An example it highlights is awarding Passport-included batteries a carbon footprint performance class which would not be available to the excluded technology.

Within the flow battery sector itself, it might also give an unfair advantage to producers who decide not to collect and make available such information without an explicit requirement to do so. It raises the possibility of cheaper flow battery products with lower environmental standards from outside the EU flooding the market.

A second issue raised by FBE is an environmental one and relates to something raised by many delegates and speakers at Energy Storage Summit 2022 last week in London. It says that ‘renewable gaps’ in one local grid studied lasted for 8-10 hours and not just the 1-2 hours that short-duration storage could address.
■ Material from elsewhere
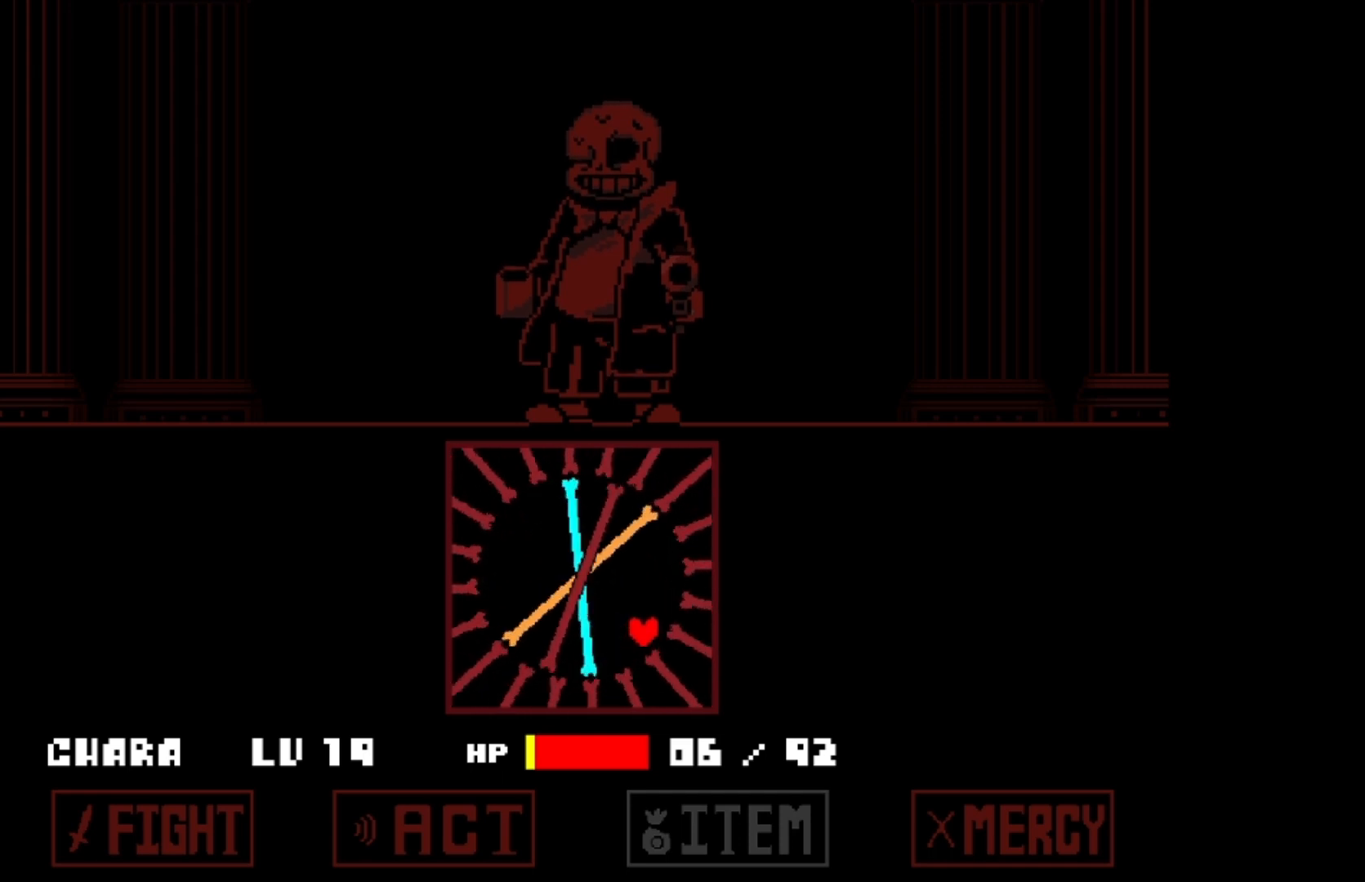
{"keys": ["left"], "events": [[100, "left", "down"]]}
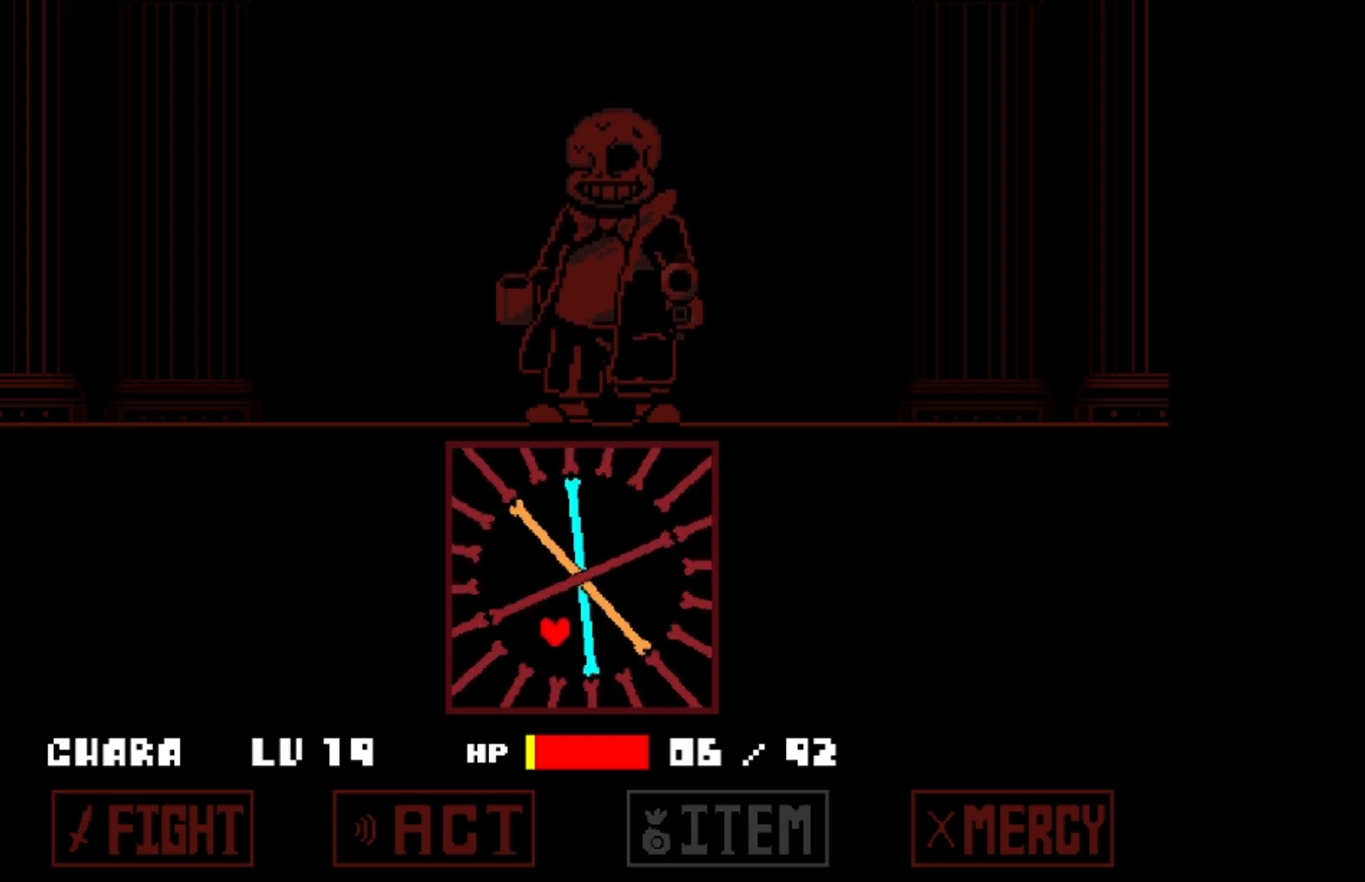
{"keys": ["up"], "events": [[33, "left", "up"], [300, "left", "down"], [400, "up", "down"], [500, "left", "up"]]}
It also argues that flow batteries already score well on sustainability with long cycle life meaning 20-year-plus lifetimes, which further bolsters the argument to include them in carbon footprint performance rankings.

It finishes the paper by saying that flow batteries shouldn’t be included under all of the requirements since some are only relevant for technologies like lithium-ion.

It recommends including flow batteries for “…key sustainability requirements of the Battery Passport, such as the carbon footprint calculation, safety and supply chain due diligence”.

Energy-storage.news has asked the European Commission’s press team to address these points and will include their response when it is received.